3. Eat...A lot. When bulking up, you need to make sure that you are in a positive calorie intake for the day. Working out burns a lot of calories so not only do you need to eat to satisfy your normal daily intake, but you need to replace the extra calories burned during your workout, plus take in extra calories for building the muscle. Concentrate on a diet that takes in 1-2 grams of proetin and 2-3 grams of carbohydrates for every pound of body weight. Make sure to eat within an hour of working out as this is the time when your muscles will absorb the most glucose to replenish the stores that it lost during the workout. Glucose, or glycogen as it is called when it is stored in your muscle, is the main fuel that your muscles use for energy. For this post workout meal stick to the 1:3 or 2:3 ratio of protein to carbs.

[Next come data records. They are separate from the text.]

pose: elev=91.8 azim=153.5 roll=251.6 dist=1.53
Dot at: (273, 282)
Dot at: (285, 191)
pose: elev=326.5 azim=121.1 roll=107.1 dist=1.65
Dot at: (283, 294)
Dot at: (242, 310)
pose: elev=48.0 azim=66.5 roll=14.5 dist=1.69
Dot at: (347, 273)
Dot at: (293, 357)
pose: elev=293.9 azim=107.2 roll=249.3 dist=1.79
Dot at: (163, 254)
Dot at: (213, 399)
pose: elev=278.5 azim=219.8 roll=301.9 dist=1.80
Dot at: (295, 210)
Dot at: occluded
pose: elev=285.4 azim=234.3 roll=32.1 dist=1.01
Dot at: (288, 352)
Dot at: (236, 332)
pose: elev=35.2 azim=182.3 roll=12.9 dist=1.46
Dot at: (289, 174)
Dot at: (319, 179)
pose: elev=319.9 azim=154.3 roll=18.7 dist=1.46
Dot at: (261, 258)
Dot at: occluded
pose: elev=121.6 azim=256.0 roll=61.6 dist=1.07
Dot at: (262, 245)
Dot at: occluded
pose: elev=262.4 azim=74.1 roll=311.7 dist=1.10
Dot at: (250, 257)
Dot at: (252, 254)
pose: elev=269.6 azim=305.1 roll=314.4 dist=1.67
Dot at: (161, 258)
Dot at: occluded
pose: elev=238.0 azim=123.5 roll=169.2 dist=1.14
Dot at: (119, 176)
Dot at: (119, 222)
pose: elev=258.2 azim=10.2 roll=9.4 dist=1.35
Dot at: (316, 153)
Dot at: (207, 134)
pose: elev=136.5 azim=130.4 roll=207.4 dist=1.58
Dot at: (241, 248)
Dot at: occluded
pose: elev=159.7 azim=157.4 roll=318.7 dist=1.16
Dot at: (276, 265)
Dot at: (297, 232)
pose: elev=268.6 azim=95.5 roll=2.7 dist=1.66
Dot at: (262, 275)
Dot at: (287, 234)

4. Drink plenty of water. Water is essential to proper nourishment and is quickly diminished by your body when you are on an intense workout routine. Make sure to drink enough water so that throughout the day your urine has only a slight yellow tint to it, if not almost clear. Also make sure your electrolyte levels are where they need to be. Gatorade and powerade both are electrolyte replacement beverages that can be used during or after your workout to maintain these levels.
5. Avoid excessive alcohol consumption and get enough rest. Alcohol dehydrates you and if you are trying to nourish your muscles after a workout this is not what they need. Rest is very important because during sleep your body goes into recovery mode. On top of this, the highest release of growth hormone comes while you are asleep.